Reste le « cas » Djamila Loufi. Ici revient avec force l’aspect plus spécialement tragique du roman, dans ce personnage qui éprouve les pires difficultés à se positionner idéologiquement d’une part et à traiter la vérité irréfutable de sa double origine : elle est bel et bien la fille de Bavay. La petite histoire vient se mêler à la grande, mais les souffrances, de part et d’autre, sont terribles. C’est précisément parce qu’elle est la fille de Bavay qu’elle peut approcher celui-ci dans le jeu dangereux des négociations avec le Front des croyants. Malgré cela, et autant le dire de manière brutale, Djamila Loufi peut donner l’impression d’être une impulsive petite dinde survitaminée à la bien-pensance. Son père lui détaille sa vision pour la France : « Ma zone sera basée sur la religion et la culture, et non sur la race. Un pur aryen converti à l’islam ne pourra pas y habiter, mais un Arabe qui a rompu avec la foi de ses ancêtres sera le bienvenu, s’il respecte nos valeurs. » Pour autant, tout ce que sa fille trouve à lui répondre est un discours préfabriqué : « votre racisme est odieux », « préjugés tenaces, idée haineuses et arguments nauséeux ». N’est-elle rien d’autre qu’une excroissance docile de son alma mater ? Christian de Moliner présente en effet Sciences-Po comme une université pratiquant l’auto-censure et dans laquelle les étudiants n’abordent que des thèmes jugés neutres. Lui-même est-il en phase avec le personnage de Djamila Loufi ou a-t-il sciemment élaboré une caricature ? Dans une de ses rares notes de bas de page, il propose la définition suivante du terme « remigration » : « La remigration est une théorie raciste qui propose d’expulser les musulmans hors de France et d’imposer une immigration à l’envers vers les pays du Maghreb. » Ce n’est pas tout à fait ce que dit François Bavay, c’est même en définitive (outre la réaction de Djamila) plus proche du discours d’El Idrissi : « La  »remigration »est une illusion et une chimère. » On peut en conclure que La Guerre de France ne fera pas l’unanimité chez les réactionnaires.

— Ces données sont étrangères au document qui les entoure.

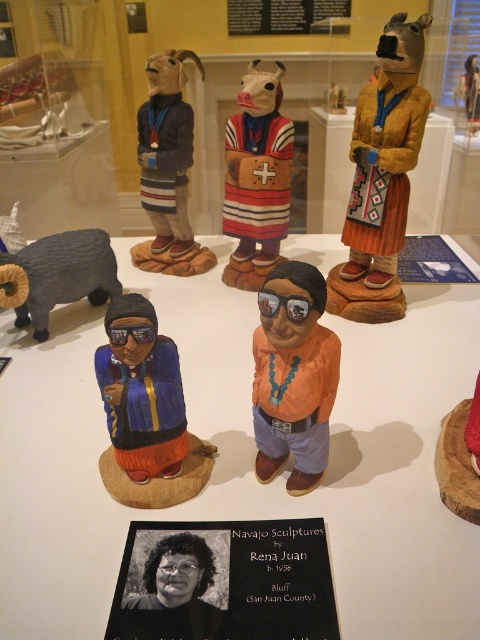
Which is above, black paper at center or gray matte ram at lower left?

gray matte ram at lower left is above.

How distant is black paper at center from gray matte ram at lower left?

black paper at center and gray matte ram at lower left are 3.71 feet apart from each other.

Locate an element on the screen. This screenshot has height=640, width=480. black paper at center is located at coordinates (225, 580).

You are a GUI agent. You are given a task and a screenshot of the screen. Output one action in this format:
    pyautogui.click(x=<x>, y=<y>)
    Task: Click on the black paper at center
    The image size is (480, 640).
    Given the screenshot: What is the action you would take?
    pyautogui.click(x=225, y=580)

Who is higher up, matte painted wooden kachina at center or gray matte ram at lower left?

matte painted wooden kachina at center is above.

Which of these two, matte painted wooden kachina at center or gray matte ram at lower left, stands shorter?

Standing shorter between the two is gray matte ram at lower left.

Between point (255, 173) and point (43, 237), which one is positioned behind?

Point (43, 237)

Locate an element on the screen. Image resolution: width=480 pixels, height=640 pixels. matte painted wooden kachina at center is located at coordinates click(256, 177).

Can you confirm if orange matte kachina at center is shorter than matte brown kachina doll at upper right?

Indeed, orange matte kachina at center has a lesser height compared to matte brown kachina doll at upper right.

Who is more forward, (262,451) or (383,240)?

Point (262,451) is in front.

In order to click on orange matte kachina at center in this screenshot , I will do `click(292, 376)`.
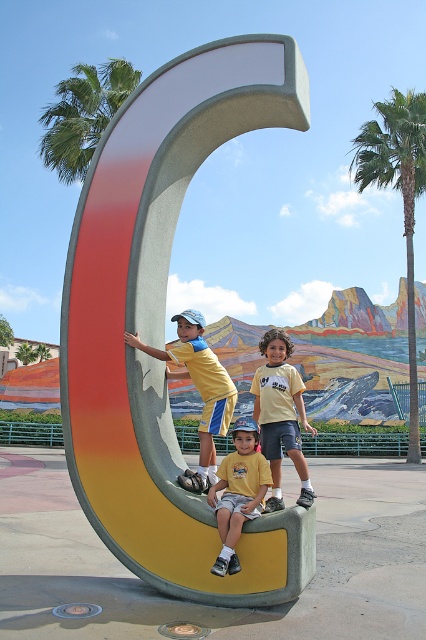
You are a photographer trying to capture a photo of the yellow matte shirt at center and the matte concrete letter c at center. Based on their positions, which object should you focus on first to ensure both are in frame?

The matte concrete letter c at center is above the yellow matte shirt at center, so you should focus on the matte concrete letter c at center first to ensure both are in frame.

You are a photographer trying to capture a photo of the yellow cotton shirt at center without the green leafy palm tree at upper left blocking it. Can you adjust your position to achieve this?

The green leafy palm tree at upper left might be wider than yellow cotton shirt at center, so adjusting your position might help avoid the palm tree blocking the shirt.

From the picture: You are standing in front of the large letter C sculpture with the three children. There are two points marked on the sculpture. One is at coordinate point (414, 358) and the other is at point (278, 356). Which point is closer to you?

Point (414, 358) is further to the viewer than point (278, 356), so the closer point to you is point (278, 356).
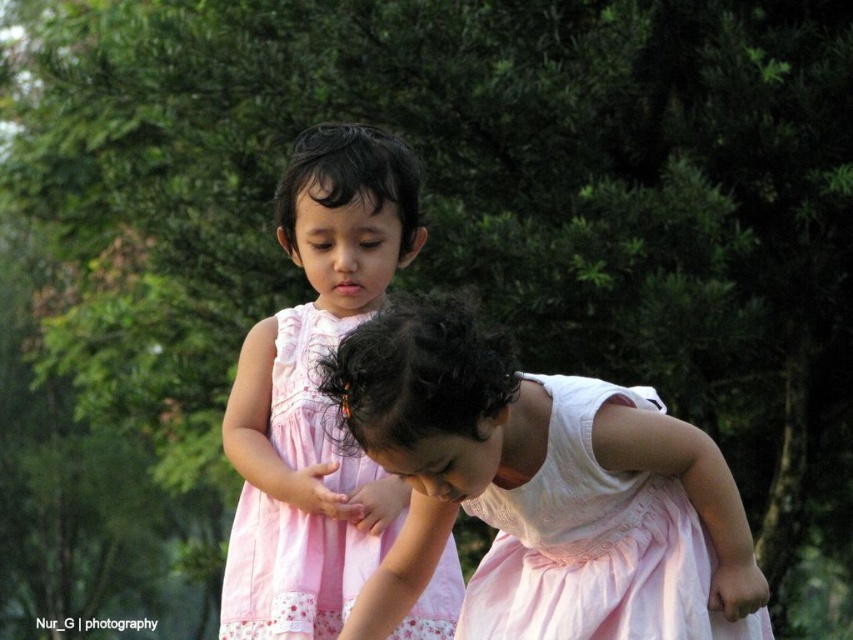
Is pink satin dress at center behind pink cotton dress at center?

No, it is in front of pink cotton dress at center.

Is pink satin dress at center taller than pink cotton dress at center?

No, pink satin dress at center is not taller than pink cotton dress at center.

Is point (531, 524) less distant than point (317, 433)?

Yes, point (531, 524) is closer to viewer.

Image resolution: width=853 pixels, height=640 pixels. Find the location of `pink satin dress at center`. pink satin dress at center is located at coordinates point(593,541).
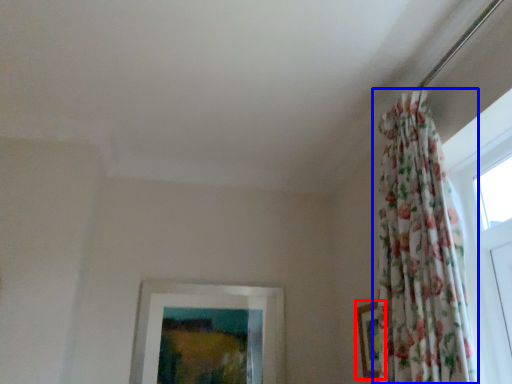
Question: Among these objects, which one is farthest to the camera, picture frame (highlighted by a red box) or curtain (highlighted by a blue box)?

Choices:
 (A) picture frame
 (B) curtain

Answer: (A)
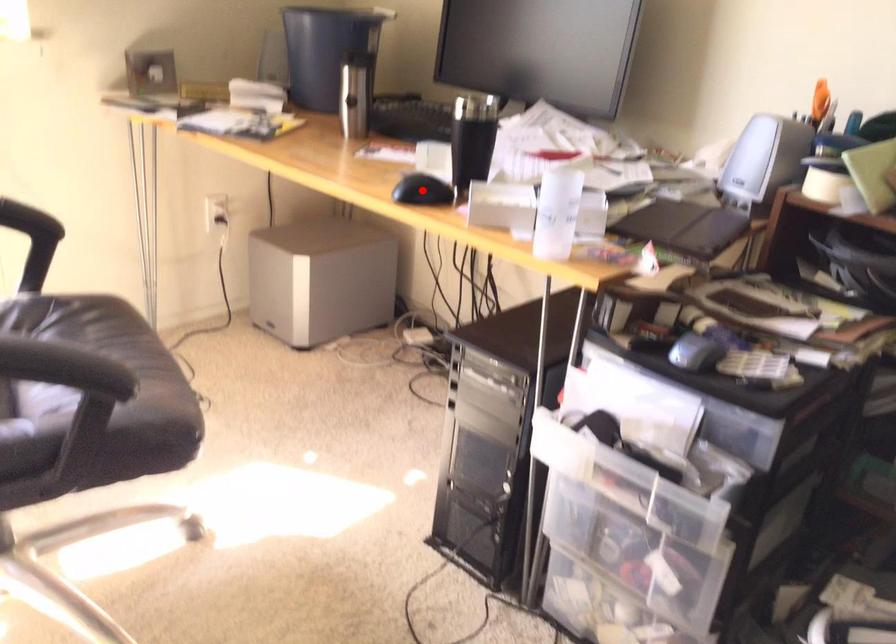
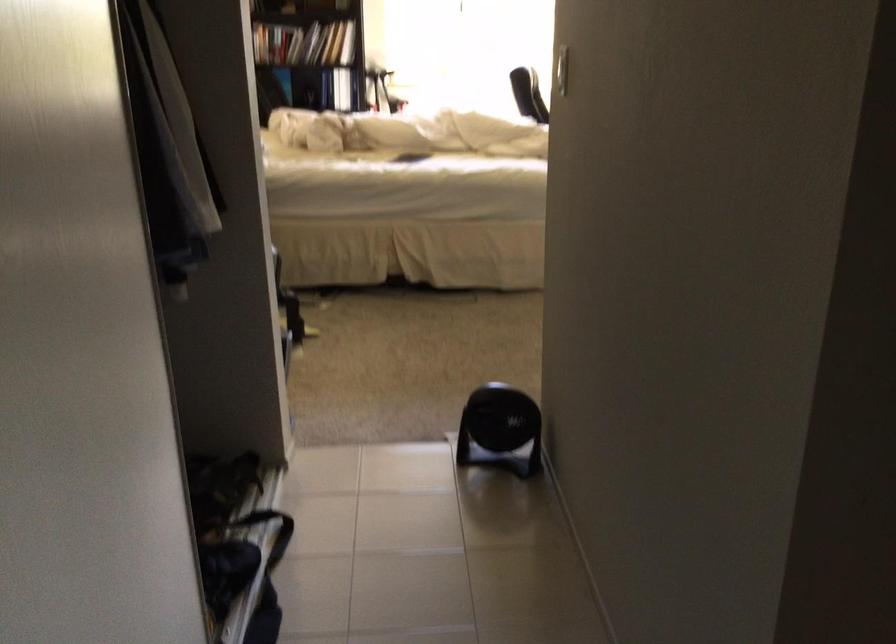
Question: I am providing you with two images of the same scene from different viewpoints. A red point is marked on the first image. Can you still see the location of the red point in image 2?

Choices:
 (A) Yes
 (B) No

Answer: (B)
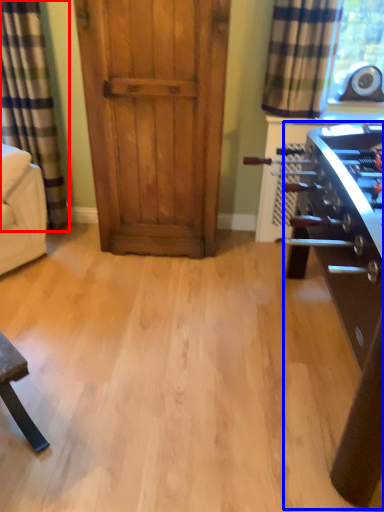
Question: Among these objects, which one is farthest to the camera, curtain (highlighted by a red box) or table (highlighted by a blue box)?

Choices:
 (A) curtain
 (B) table

Answer: (A)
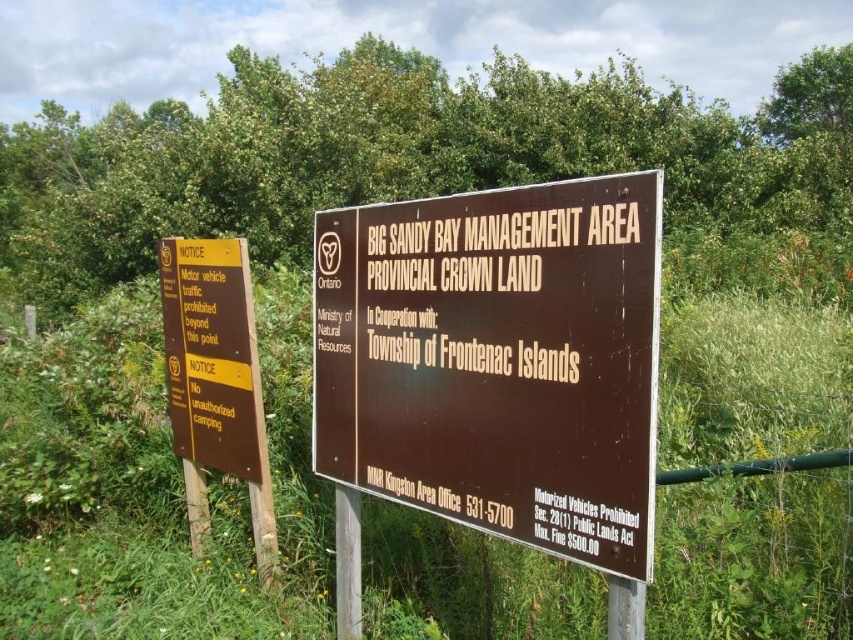
Question: Is brown wooden sign at center smaller than yellow paper at left?

Choices:
 (A) yes
 (B) no

Answer: (B)

Question: Does brown wooden sign at center lie in front of yellow paper at left?

Choices:
 (A) no
 (B) yes

Answer: (B)

Question: Among these objects, which one is farthest from the camera?

Choices:
 (A) yellow paper at left
 (B) brown wooden sign at center

Answer: (A)

Question: In this image, where is brown wooden sign at center located relative to yellow paper at left?

Choices:
 (A) above
 (B) below

Answer: (A)

Question: Which point is farther to the camera?

Choices:
 (A) brown wooden sign at center
 (B) yellow paper at left

Answer: (B)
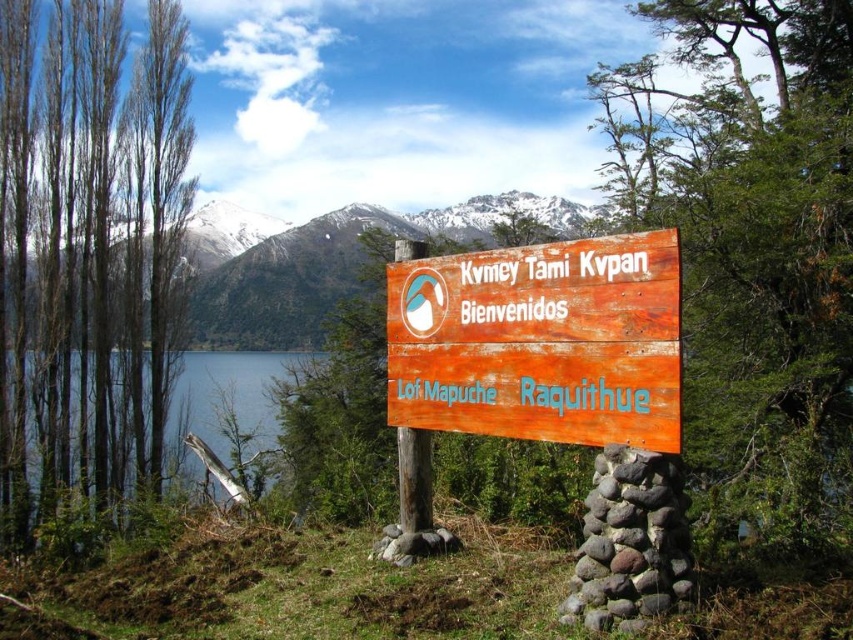
Who is positioned more to the left, brown rock at center or blue water at left?

blue water at left is more to the left.

You are a GUI agent. You are given a task and a screenshot of the screen. Output one action in this format:
    pyautogui.click(x=<x>, y=<y>)
    Task: Click on the brown rock at center
    Image resolution: width=853 pixels, height=640 pixels.
    Given the screenshot: What is the action you would take?
    pyautogui.click(x=630, y=541)

Is wooden sign at center above blue water at left?

Correct, wooden sign at center is located above blue water at left.

Does point (543, 362) come behind point (198, 355)?

No, it is in front of (198, 355).

The height and width of the screenshot is (640, 853). I want to click on wooden sign at center, so click(x=540, y=340).

At what (x,y) coordinates should I click in order to perform the action: click on wooden sign at center. Please return your answer as a coordinate pair (x, y). The height and width of the screenshot is (640, 853). Looking at the image, I should click on (540, 340).

Which is more to the right, wooden sign at center or brown rock at center?

brown rock at center

Which is in front, point (676, 252) or point (648, 541)?

Point (676, 252)

Does point (412, 330) lie in front of point (596, 515)?

No, (412, 330) is behind (596, 515).

The width and height of the screenshot is (853, 640). In order to click on wooden sign at center in this screenshot , I will do click(x=540, y=340).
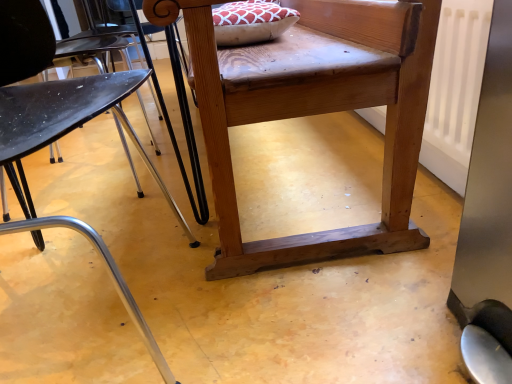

Il n’en demeure pas moins que ce roman est un prudent exercice de futurologie, prudent et pessimiste malgré la toile de fond des négociations visant un accord durable entre les groupes en présence. Comme le dernier roman de Jean-Louis Costes, La dernière croisade, qui est une autre spéculation sur l’avenir proche (quoique proposée dans une perspective très différente), La Guerre de France (publié chez Pierre-Guillaume de Roux) narre des événements très ponctuels dans le temps et l’espace et dont les conséquences n’auront de cesse de se déployer à grande échelle. Le pessimisme qu’on y inhale à grandes goulées vient de l’écart minimal entre le futur imaginé et notre actualité. On n’y trouvera donc pas les allégories et ironies propres à une certaine science-fiction, mais une ambiance oppressante bien restituée, même s’il n’est pas demandé d’avoir de l’empathie pour la protagoniste.